His teeth ached. Not just in the gums, but deep in the bone. Like the nerves were growing faster than the skull could keep them. Like they were pushing out through his jaw.

His skin flushed again. Then tightened. The waves pulsed. Each one more rhythmic. Like a signal. Like a countdown.

His knees screamed without bending. His joints felt liquefied. Pressurized fluid crawling through spaces not meant to hold it.

His ribs felt dislocated. His pulse behind them shifted. Not fast, hard.

His ears popped. Popped again. Then rang. A tone, low and endless, built at the edge of hearing. It scraped at his balance.

Heat prickled beneath the skin. Too deep to cool. Too shallow to ignore. A heartbeat made of chemical fire.

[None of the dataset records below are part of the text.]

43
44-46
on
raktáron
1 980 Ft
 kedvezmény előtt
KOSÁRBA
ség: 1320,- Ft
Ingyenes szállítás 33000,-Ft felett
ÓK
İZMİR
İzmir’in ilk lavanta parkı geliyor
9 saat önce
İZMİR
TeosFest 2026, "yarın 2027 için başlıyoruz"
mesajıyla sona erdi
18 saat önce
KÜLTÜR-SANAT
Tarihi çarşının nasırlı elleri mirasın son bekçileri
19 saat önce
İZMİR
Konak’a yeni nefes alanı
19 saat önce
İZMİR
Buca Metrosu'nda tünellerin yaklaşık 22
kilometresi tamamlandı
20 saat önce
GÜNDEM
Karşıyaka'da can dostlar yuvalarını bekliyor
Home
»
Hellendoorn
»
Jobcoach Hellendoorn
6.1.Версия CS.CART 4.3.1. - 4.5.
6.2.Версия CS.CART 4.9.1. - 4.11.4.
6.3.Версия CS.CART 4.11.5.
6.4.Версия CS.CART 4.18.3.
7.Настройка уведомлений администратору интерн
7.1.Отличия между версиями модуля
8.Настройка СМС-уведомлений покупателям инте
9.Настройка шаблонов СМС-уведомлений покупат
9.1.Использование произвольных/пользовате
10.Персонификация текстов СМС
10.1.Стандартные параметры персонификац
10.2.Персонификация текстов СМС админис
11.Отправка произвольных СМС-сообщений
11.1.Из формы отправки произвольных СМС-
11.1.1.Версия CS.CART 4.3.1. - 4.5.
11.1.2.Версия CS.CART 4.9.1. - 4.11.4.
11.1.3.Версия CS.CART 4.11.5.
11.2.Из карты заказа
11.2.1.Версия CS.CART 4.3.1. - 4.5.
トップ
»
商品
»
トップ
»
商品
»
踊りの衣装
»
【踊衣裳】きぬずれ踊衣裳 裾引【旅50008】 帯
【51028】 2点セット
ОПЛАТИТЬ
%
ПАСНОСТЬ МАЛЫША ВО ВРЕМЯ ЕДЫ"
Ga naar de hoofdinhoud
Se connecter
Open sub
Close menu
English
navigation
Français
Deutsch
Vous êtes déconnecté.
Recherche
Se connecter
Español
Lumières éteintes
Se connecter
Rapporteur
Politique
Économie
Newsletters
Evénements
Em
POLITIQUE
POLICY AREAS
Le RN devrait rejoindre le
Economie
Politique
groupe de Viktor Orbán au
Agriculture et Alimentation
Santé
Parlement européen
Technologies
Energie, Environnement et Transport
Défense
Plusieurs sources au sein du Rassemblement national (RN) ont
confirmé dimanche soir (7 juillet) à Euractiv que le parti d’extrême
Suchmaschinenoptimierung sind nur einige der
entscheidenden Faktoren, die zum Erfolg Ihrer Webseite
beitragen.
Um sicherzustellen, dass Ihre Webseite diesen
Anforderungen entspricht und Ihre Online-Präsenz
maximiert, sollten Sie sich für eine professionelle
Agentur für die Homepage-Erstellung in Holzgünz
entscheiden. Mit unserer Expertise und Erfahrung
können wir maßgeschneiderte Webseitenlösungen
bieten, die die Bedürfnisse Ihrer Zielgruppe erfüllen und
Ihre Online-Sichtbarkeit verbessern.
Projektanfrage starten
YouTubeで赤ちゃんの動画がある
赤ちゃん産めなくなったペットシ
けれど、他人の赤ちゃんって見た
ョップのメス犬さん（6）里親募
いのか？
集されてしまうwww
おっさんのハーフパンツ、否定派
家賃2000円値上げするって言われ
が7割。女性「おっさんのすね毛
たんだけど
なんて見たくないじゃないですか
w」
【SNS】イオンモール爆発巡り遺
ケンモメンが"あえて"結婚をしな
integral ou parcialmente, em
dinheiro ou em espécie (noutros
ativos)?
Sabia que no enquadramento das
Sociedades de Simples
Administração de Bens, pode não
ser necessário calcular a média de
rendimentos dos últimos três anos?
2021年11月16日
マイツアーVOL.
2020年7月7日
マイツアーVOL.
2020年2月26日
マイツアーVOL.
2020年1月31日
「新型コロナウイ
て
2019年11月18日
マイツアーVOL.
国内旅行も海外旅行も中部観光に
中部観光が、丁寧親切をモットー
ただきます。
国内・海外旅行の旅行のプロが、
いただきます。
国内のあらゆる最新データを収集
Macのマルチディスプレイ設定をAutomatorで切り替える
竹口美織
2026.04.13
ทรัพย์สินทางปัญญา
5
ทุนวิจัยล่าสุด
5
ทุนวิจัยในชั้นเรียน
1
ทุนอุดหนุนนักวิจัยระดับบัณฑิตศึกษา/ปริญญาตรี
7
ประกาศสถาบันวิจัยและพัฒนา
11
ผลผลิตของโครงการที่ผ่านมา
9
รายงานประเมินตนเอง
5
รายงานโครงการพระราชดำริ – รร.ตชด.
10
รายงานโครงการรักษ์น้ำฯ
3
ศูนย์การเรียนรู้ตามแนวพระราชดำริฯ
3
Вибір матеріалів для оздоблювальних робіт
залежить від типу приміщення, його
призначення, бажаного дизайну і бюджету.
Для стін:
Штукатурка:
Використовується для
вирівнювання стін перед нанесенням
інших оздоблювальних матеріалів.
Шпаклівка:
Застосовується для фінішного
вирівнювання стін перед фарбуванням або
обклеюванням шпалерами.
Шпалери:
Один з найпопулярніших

His face flushed with sweat. Eyes dry. Every blink scraped like sand across glass.

He didn't make a sound.

He felt the world tilt sideways. The room swam slightly. The ground wasn't flat anymore. He pushed his hand harder against the floor to anchor himself.

His skull felt like it was expanding. Breathing. The pain wasn't sharp now. It was deep. Pressurized.

A tingle built up behind his eyes. Then bloomed. A second sun igniting inside his head. Like static run through wet wire. Like light trying to claw out through bone.

Styll nestled closer under his arm, sensing the tremor through his chest. Her little body stiffened, then settled.

Wren didn't stir.

He fought to keep his jaw steady. The muscles locked tight. Twitching with restraint.

Behind his eyes, something threaded cold. A line of ice through fire. His vision doubled, then refocused.

He blinked slow. Deliberate. Just to reset the tracking.

The hand being treated throbbed. Red. Hot. Angry. But small. Contained.

Everything else felt worse.

His lungs fluttered against the force of discipline. Every inhale shallow. Measured.

It wasn't pain anymore. It was interference. Static layered over bone.

The strip itself sealed directly to his skin, chems working themself into the tissue. Drawing out embedded shards. Cleaning the wound. Accelerating clotting. Stimulating nerve response. Re-knitting layers of damage that would've taken weeks, maybe even months.

He leaned back against the wall. Eyes shut. Jaw clenched tight.

Most people avoided med strips unless they had no choice. The pain worse than most could handle. He held still through all of it.

Let it look like the right reaction.

Let it look like healing.

Let it hide the rest.

When it peaked, he ground his teeth once and let the worst pass.

Sweat clung to the inside of his collar. Cold and sour.

He pressed his free hand into the cold stone and stayed there. Not thinking. Not resisting. Just enduring.

Pain didn't matter.

Not to him.

 

He looked at his new status screen

 

Warren Smith — Level 3

Class: Unclassified

Alignment: Aberrant

Title: None

Unallocated Stat Points: 0

Attributes:

Strength: 7

Perception: 9

Intelligence: 11

Dexterity: 9

Endurance: 7

Resolve: 10

 

Skills

Examine (Active): Allows close, precise inspection of physical items. Identifies structural materials, mechanical condition, origin markers, manufacturing details, and utility potential. Does not reveal hidden properties.

Two more points stronger.

Two more points Safer.

He smiled tiredly and finally let him self succumb to sleep.